PROBLEM TO SOLVE
The lines to repeat are those below from the one containing "index pip: (941, 569)" down to the one containing "index mcp: (1282, 642)", both included; reproduce them exactly and nothing else.

RAW DATA

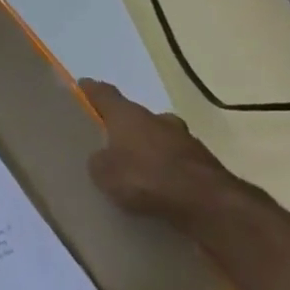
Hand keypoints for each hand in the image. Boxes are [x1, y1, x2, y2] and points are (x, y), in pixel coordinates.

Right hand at [80, 80, 240, 226]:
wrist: (207, 203)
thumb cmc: (145, 178)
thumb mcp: (104, 173)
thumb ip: (99, 160)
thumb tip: (104, 157)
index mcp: (128, 115)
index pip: (105, 93)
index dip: (91, 90)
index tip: (82, 86)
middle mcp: (158, 119)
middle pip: (135, 116)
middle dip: (124, 126)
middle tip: (111, 141)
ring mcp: (185, 139)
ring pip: (160, 138)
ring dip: (149, 148)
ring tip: (136, 168)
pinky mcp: (205, 162)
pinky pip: (176, 161)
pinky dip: (167, 168)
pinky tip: (159, 186)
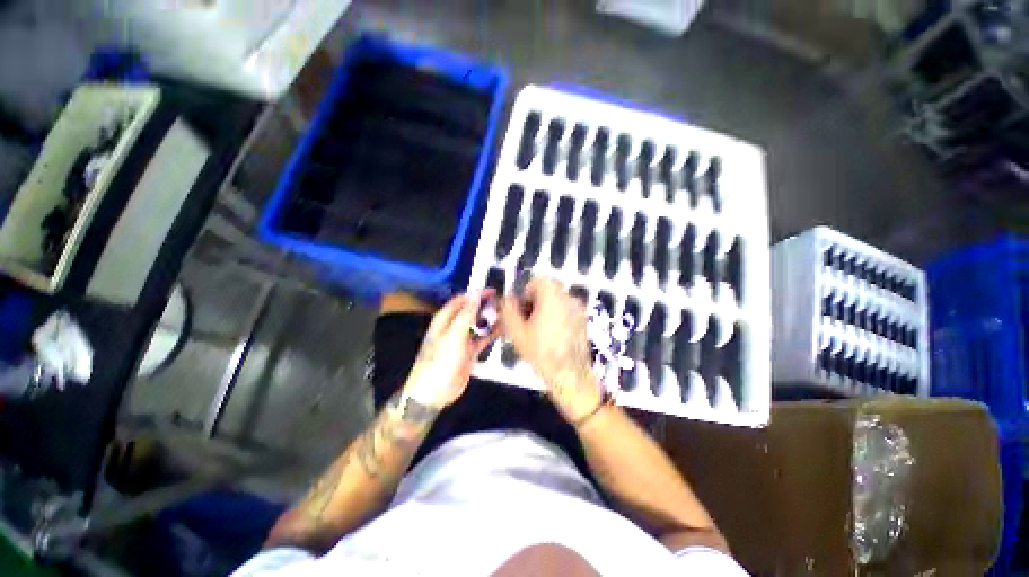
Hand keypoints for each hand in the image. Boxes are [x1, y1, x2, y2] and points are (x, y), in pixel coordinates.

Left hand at [403, 290, 496, 408]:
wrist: (434, 392)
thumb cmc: (440, 361)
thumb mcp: (453, 335)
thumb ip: (466, 314)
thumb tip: (476, 293)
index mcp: (445, 319)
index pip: (462, 299)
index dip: (476, 293)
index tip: (493, 290)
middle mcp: (453, 326)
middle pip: (471, 310)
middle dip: (485, 305)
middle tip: (503, 302)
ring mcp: (462, 339)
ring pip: (478, 324)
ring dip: (490, 319)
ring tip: (506, 314)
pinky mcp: (469, 351)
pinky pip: (483, 338)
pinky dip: (492, 334)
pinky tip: (503, 330)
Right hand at [499, 276, 602, 420]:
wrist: (570, 375)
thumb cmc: (541, 352)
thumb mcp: (516, 331)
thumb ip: (508, 309)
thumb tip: (507, 298)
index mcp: (552, 295)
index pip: (537, 280)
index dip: (525, 293)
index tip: (521, 310)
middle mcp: (569, 297)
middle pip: (547, 290)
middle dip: (534, 301)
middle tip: (526, 321)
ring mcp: (579, 308)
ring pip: (556, 300)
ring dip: (544, 308)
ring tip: (537, 330)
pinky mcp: (584, 320)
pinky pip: (566, 310)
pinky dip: (556, 315)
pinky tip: (551, 335)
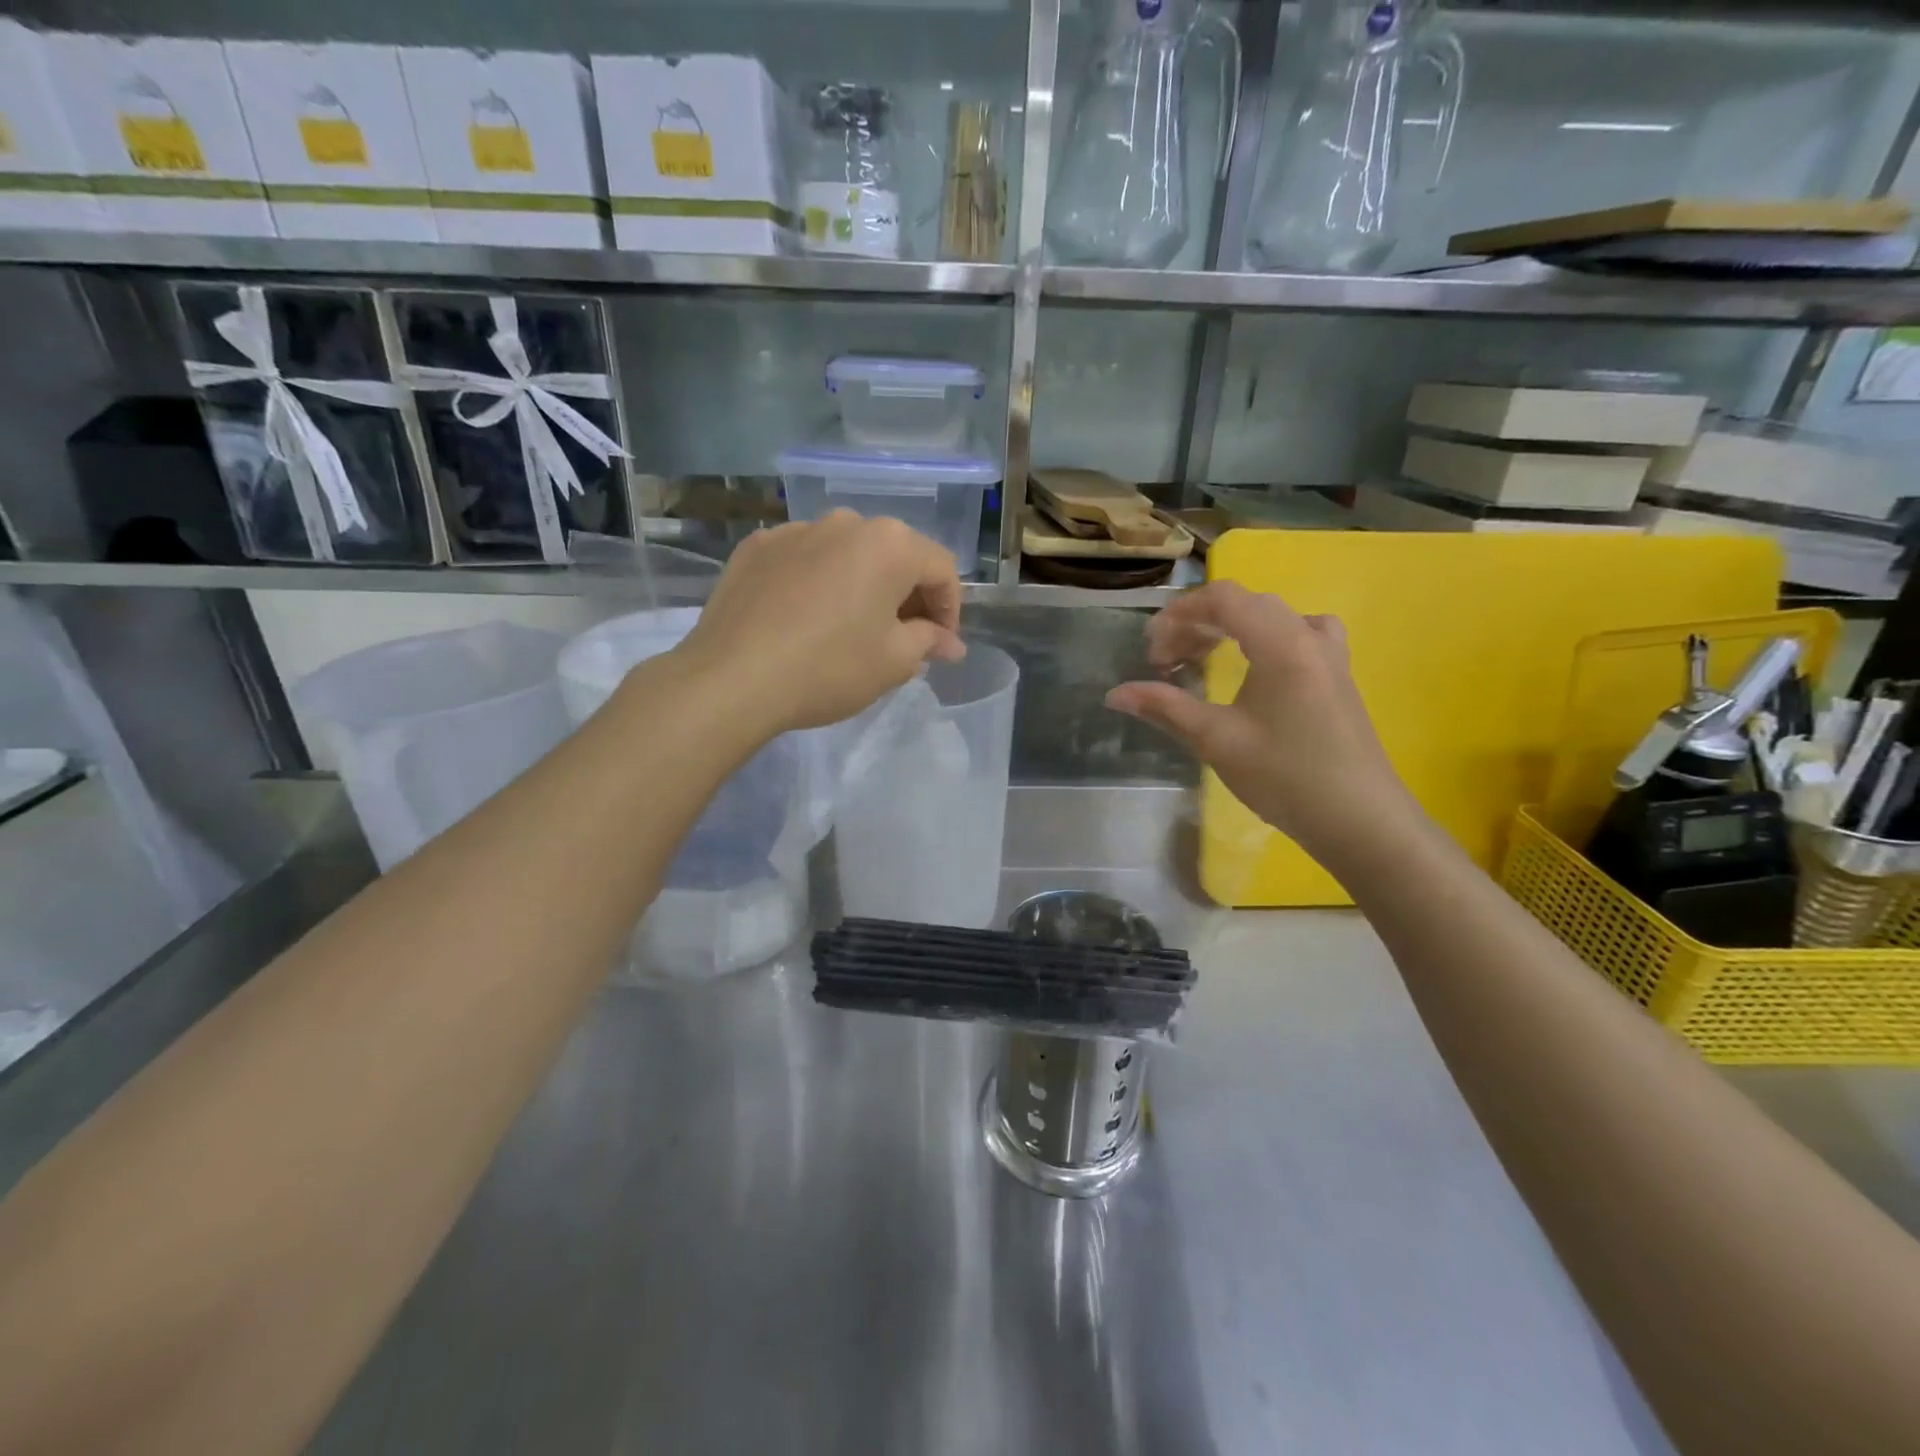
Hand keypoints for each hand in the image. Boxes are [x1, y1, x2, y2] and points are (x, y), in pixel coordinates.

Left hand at [679, 512, 965, 732]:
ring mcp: (795, 530)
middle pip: (893, 556)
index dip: (950, 609)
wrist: (733, 678)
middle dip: (906, 596)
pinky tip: (805, 619)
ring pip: (846, 555)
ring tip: (851, 628)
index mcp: (890, 544)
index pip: (941, 569)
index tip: (941, 645)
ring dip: (861, 586)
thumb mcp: (894, 662)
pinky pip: (803, 560)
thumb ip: (929, 641)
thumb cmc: (830, 668)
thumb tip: (949, 643)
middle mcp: (845, 522)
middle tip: (903, 639)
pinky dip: (816, 583)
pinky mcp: (756, 548)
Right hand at [1105, 582, 1418, 867]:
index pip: (1223, 598)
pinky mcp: (1336, 676)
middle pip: (1245, 605)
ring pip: (1270, 618)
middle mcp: (1309, 635)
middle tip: (1166, 664)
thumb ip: (1165, 708)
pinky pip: (1294, 635)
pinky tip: (1253, 670)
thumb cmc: (1285, 777)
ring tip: (1201, 662)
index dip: (1179, 614)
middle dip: (1197, 626)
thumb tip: (1114, 694)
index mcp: (1282, 642)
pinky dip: (1260, 641)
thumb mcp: (1217, 740)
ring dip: (1228, 631)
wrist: (1360, 820)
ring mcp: (1330, 655)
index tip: (1151, 650)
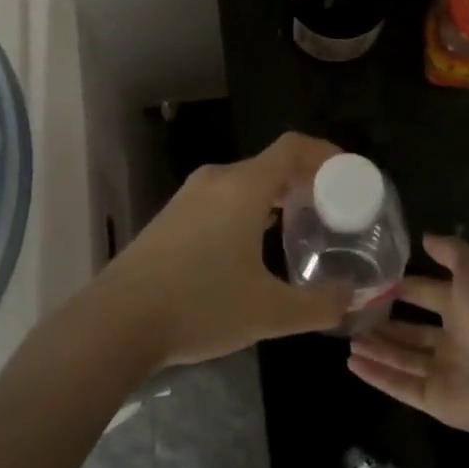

RESULT OF THIS EXERCISE
index pip: (941, 569)
index tip: (941, 645)
ring dip: (861, 586)
thumb mcp: (894, 662)
pinky pip: (803, 560)
thumb ip: (929, 641)
thumb cmc: (830, 668)
thumb tip: (949, 643)
middle mcp: (845, 522)
middle tip: (903, 639)
pinky dip: (816, 583)
pinky mcp: (756, 548)
Right hand at [1105, 582, 1418, 867]:
index pip: (1223, 598)
pinky mcp: (1336, 676)
middle pip: (1245, 605)
ring pip: (1270, 618)
middle mcp: (1309, 635)
middle tip: (1166, 664)
thumb ip: (1165, 708)
pinky pip: (1294, 635)
pinky tip: (1253, 670)
thumb cmc: (1285, 777)
ring tip: (1201, 662)
index dip: (1179, 614)
middle dip: (1197, 626)
thumb tip: (1114, 694)
index mcp: (1282, 642)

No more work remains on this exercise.